Specialized high schools and students of color: Revisited
Stephon Johnson | 4/12/2011, 5:27 p.m.
Cathy and James Harris (whose names we have changed at their request) are a New York City couple with two Black sons. Their boys are both extremely bright young men who have defied the odds and are among the increasingly rare number of Black young men who have attended one of the seven specialized high schools in New York City.
Their eldest son, now 18, graduated last year and is attending one of the most prestigious colleges in the country. Their 16-year-old son is a junior at one of the seven schools and has a 97 average.
The Harris family knows what it takes to get in and succeed at these elite schools
But despite the fact that they have two very bright sons, the struggle to ensure that they succeed has never been easy or without struggle. Theirs is a story of determination and overcoming obstacles put in their family's way by the Department of Education and the system as a whole.
When their eldest son was getting ready for high school, like many parents of Black and Brown children, they weren't told by school administrators, PTA members or teachers about either the specialized schools or the testing process their kids would have to take in order to get into the schools. They also weren't told about the proliferation of courses available to help then prepare for the rigorous examinations.
"We just weren't told about it," said Cathy when she spoke with the AmNews. "It was a bit easier for us to know what was going on because this is our second child in a specialized high school, so we knew what to do this time.
"But with our eldest?
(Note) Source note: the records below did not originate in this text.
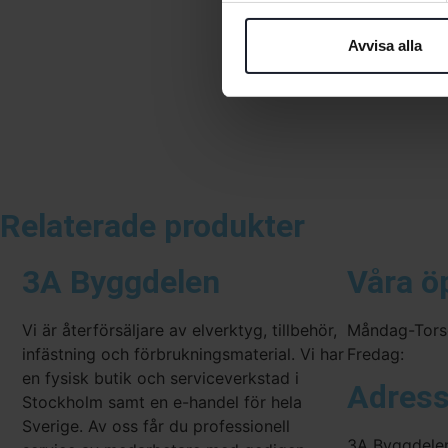
Avvisa alla
Relaterade produkter
3A Byggdelen
Våra ö
Vi är återförsäljare av elverktyg, tillbehör,
Måndag-Tors
infästning och förbrukningsmaterial. Vi har
Fredag:
en fysisk butik och serviceverkstad i
Adres
Stockholm samt en e-handel för hela
Sverige. Av oss får du professionell
3A Byggdele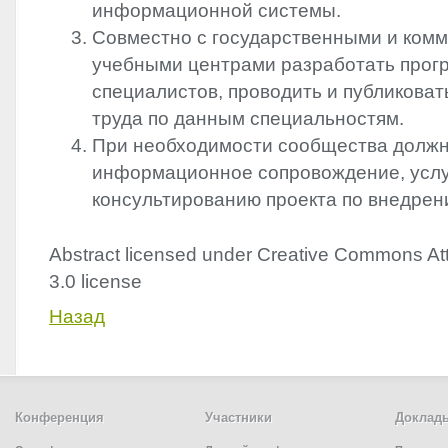
информационной системы.
Совместно с государственными и ком
учебными центрами разработать прог
специалистов, проводить и публиковат
труда по данным специальностям.
При необходимости сообщества должн
информационное сопровождение, услу
консультированию проекта по внедрен
Abstract licensed under Creative Commons Att
3.0 license
Назад
Конференция
Участники
Доклад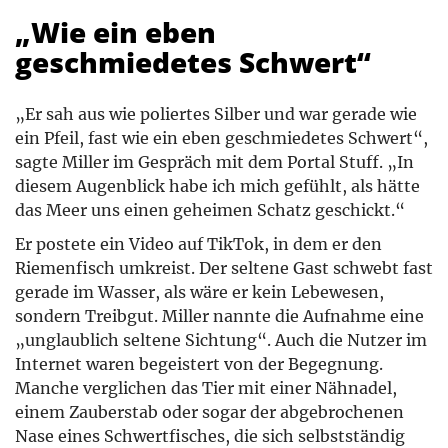
„Wie ein eben
geschmiedetes Schwert“
„Er sah aus wie poliertes Silber und war gerade wie
ein Pfeil, fast wie ein eben geschmiedetes Schwert“,
sagte Miller im Gespräch mit dem Portal Stuff. „In
diesem Augenblick habe ich mich gefühlt, als hätte
das Meer uns einen geheimen Schatz geschickt.“
Er postete ein Video auf TikTok, in dem er den
Riemenfisch umkreist. Der seltene Gast schwebt fast
gerade im Wasser, als wäre er kein Lebewesen,
sondern Treibgut. Miller nannte die Aufnahme eine
„unglaublich seltene Sichtung“. Auch die Nutzer im
Internet waren begeistert von der Begegnung.
Manche verglichen das Tier mit einer Nähnadel,
einem Zauberstab oder sogar der abgebrochenen
Nase eines Schwertfisches, die sich selbstständig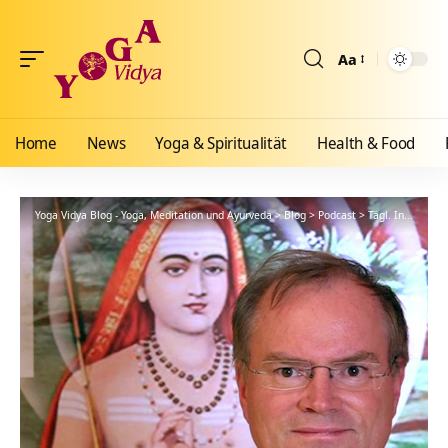
Aa
Größenänderun
Home
News
Yoga & Spiritualität
Health & Food
Yoga Vidya Blog - Yoga, Meditation und Ayurveda
>
Blog
>
Podcast
>
Tägl. Inspiration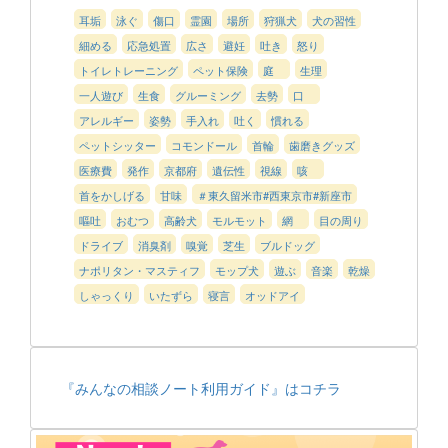
耳垢
泳ぐ
傷口
霊園
場所
狩猟犬
犬の習性
細める
応急処置
広さ
避妊
吐き
怒り
トイレトレーニング
ペット保険
庭
生理
一人遊び
生食
グルーミング
去勢
口
アレルギー
姿勢
手入れ
吐く
慣れる
ペットシッター
コモンドール
首輪
歯磨きグッズ
医療費
発作
京都府
遺伝性
視線
咳
首をかしげる
甘味
＃東久留米市#西東京市#新座市
嘔吐
おむつ
高齢犬
モルモット
網
目の周り
ドライブ
消臭剤
嗅覚
芝生
ブルドッグ
ナポリタン・マスティフ
モップ犬
遊ぶ
音楽
乾燥
しゃっくり
いたずら
寝言
オッドアイ
『みんなの相談ノート利用ガイド』はコチラ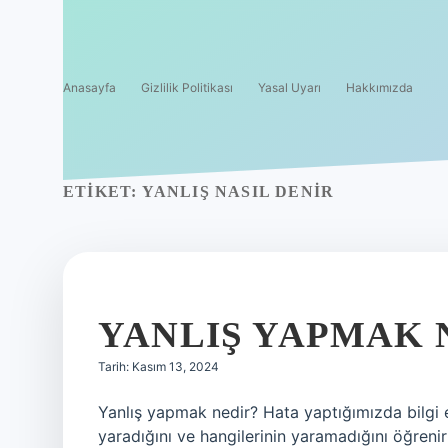
Anasayfa
Gizlilik Politikası
Yasal Uyarı
Hakkımızda
ETIKET:
YANLIŞ NASIL DENIR
YANLIŞ YAPMAK 
Tarih: Kasım 13, 2024
Yanlış yapmak nedir? Hata yaptığımızda bilgi e
yaradığını ve hangilerinin yaramadığını öğreni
We had the toughest time trying to find out the programs that told you about getting ready," said Cathy. "Nothing was offered."
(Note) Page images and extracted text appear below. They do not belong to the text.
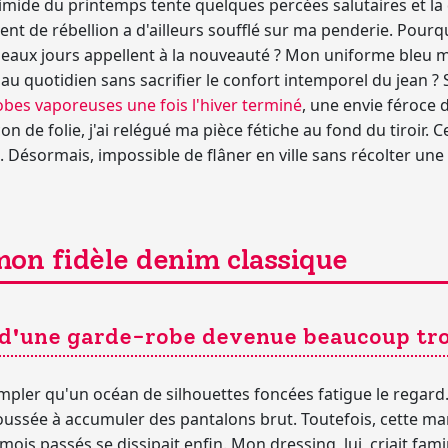
timide du printemps tente quelques percées salutaires et la 
ent de rébellion a d'ailleurs soufflé sur ma penderie. Pourqu
 beaux jours appellent à la nouveauté ? Mon uniforme bleu 
u quotidien sans sacrifier le confort intemporel du jean ? S
obes vaporeuses une fois l'hiver terminé
, une envie féroce 
de folie, j'ai relégué ma pièce fétiche au fond du tiroir. C
. Désormais, impossible de flâner en ville sans récolter une
mon fidèle denim classique
t d'une garde-robe devenue beaucoup t
empler qu'un océan de silhouettes foncées fatigue le reg
poussée à accumuler des pantalons brut. Toutefois, cette m
s mois passés se dissipait enfin. Mon dressing, lui, criait fami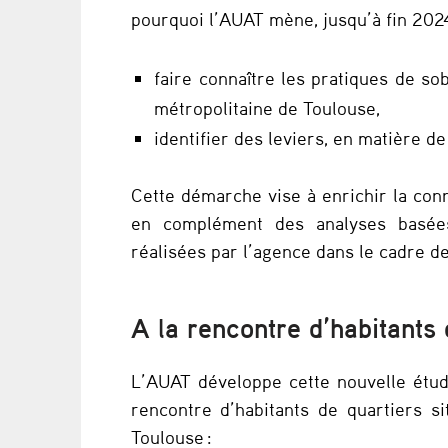
pourquoi l’AUAT mène, jusqu’à fin 2024
:
u
faire connaître les pratiques de sob
n
métropolitaine de Toulouse,
identifier des leviers, en matière de
e
é
Cette démarche vise à enrichir la conn
en complément des analyses basées
t
réalisées par l’agence dans le cadre d
u
A la rencontre d’habitant
d
e
L’AUAT développe cette nouvelle étud
s
rencontre d’habitants de quartiers s
Toulouse :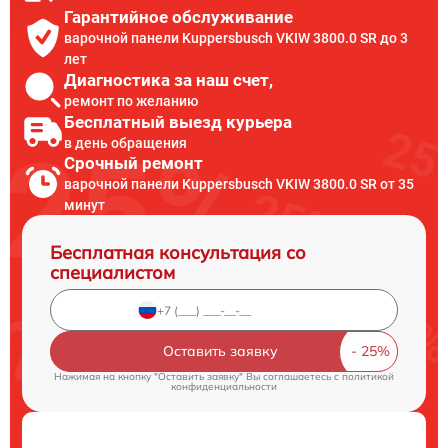
Гарантийное обслуживание
варочной панели Kuppersbusch VKIW 3800.0 SR до 3
лет
Диагностика за наш счет,
ремонт по желанию
Бесплатный выезд курьера
в день обращения
Срочный ремонт
варочной панели Kuppersbusch VKIW 3800.0 SR от 35
минут
Бесплатная консультация со
специалистом
Оставить заявку
Нажимая на кнопку "Оставить заявку" Вы соглашаетесь c
политикой
конфиденциальности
As the AmNews reported last week, statistics from InsideSchools.org report the Bronx High School of Science's current ethnicity breakdown to be 61 percent Asian, 25 percent white, 8 percent Hispanic and 3 percent Black; Stuyvesant High School's breakdown at 69 percent Asian, 26 percent white, 3 percent Hispanic and 2 percent Black; and Brooklyn Technical High School's breakdown at 59 percent Asian, 21 percent white, 12 percent Black and 8 percent Hispanic.
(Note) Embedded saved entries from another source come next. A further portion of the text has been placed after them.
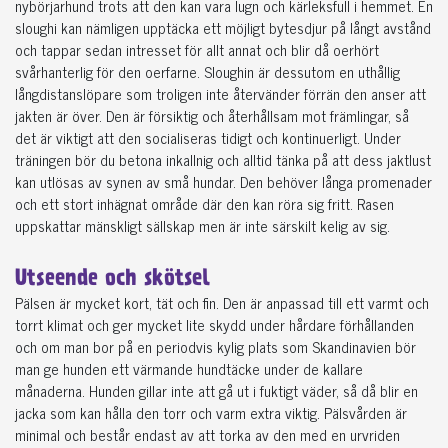
nybörjarhund trots att den kan vara lugn och kärleksfull i hemmet. En
sloughi kan nämligen upptäcka ett möjligt bytesdjur på långt avstånd
och tappar sedan intresset för allt annat och blir då oerhört
svårhanterlig för den oerfarne. Sloughin är dessutom en uthållig
långdistanslöpare som troligen inte återvänder förrän den anser att
jakten är över. Den är försiktig och återhållsam mot främlingar, så
det är viktigt att den socialiseras tidigt och kontinuerligt. Under
träningen bör du betona inkallnig och alltid tänka på att dess jaktlust
kan utlösas av synen av små hundar. Den behöver långa promenader
och ett stort inhägnat område där den kan röra sig fritt. Rasen
uppskattar mänskligt sällskap men är inte särskilt kelig av sig.
Utseende och skötsel
Pälsen är mycket kort, tät och fin. Den är anpassad till ett varmt och
torrt klimat och ger mycket lite skydd under hårdare förhållanden
och om man bor på en periodvis kylig plats som Skandinavien bör
man ge hunden ett värmande hundtäcke under de kallare
månaderna. Hunden gillar inte att gå ut i fuktigt väder, så då blir en
jacka som kan hålla den torr och varm extra viktig. Pälsvården är
minimal och består endast av att torka av den med en urvriden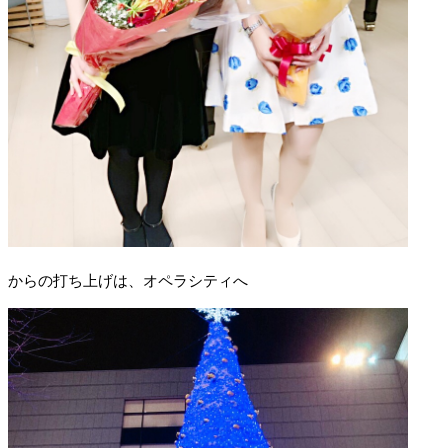
からの打ち上げは、オペラシティへ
The other specialized high schools in the city are the High School for Math, Science and Engineering at City College, High School of American Studies at Lehman College, Staten Island Technical High School, Queens High School for the Sciences at York College, the Brooklyn Latin School and the Fiorello H. LaGuardia High School of Music & Art and Performing Arts, where you must audition.
Some would argue that these schools are the model of meritocracy--that only the best and brightest are able to get in--but what has become increasingly clear from reporting is that there are institutionalized issues that are leaving Black and Brown students, especially boys, woefully underrepresented in some of the city's best schools. Cathy and James provided some insight into the process.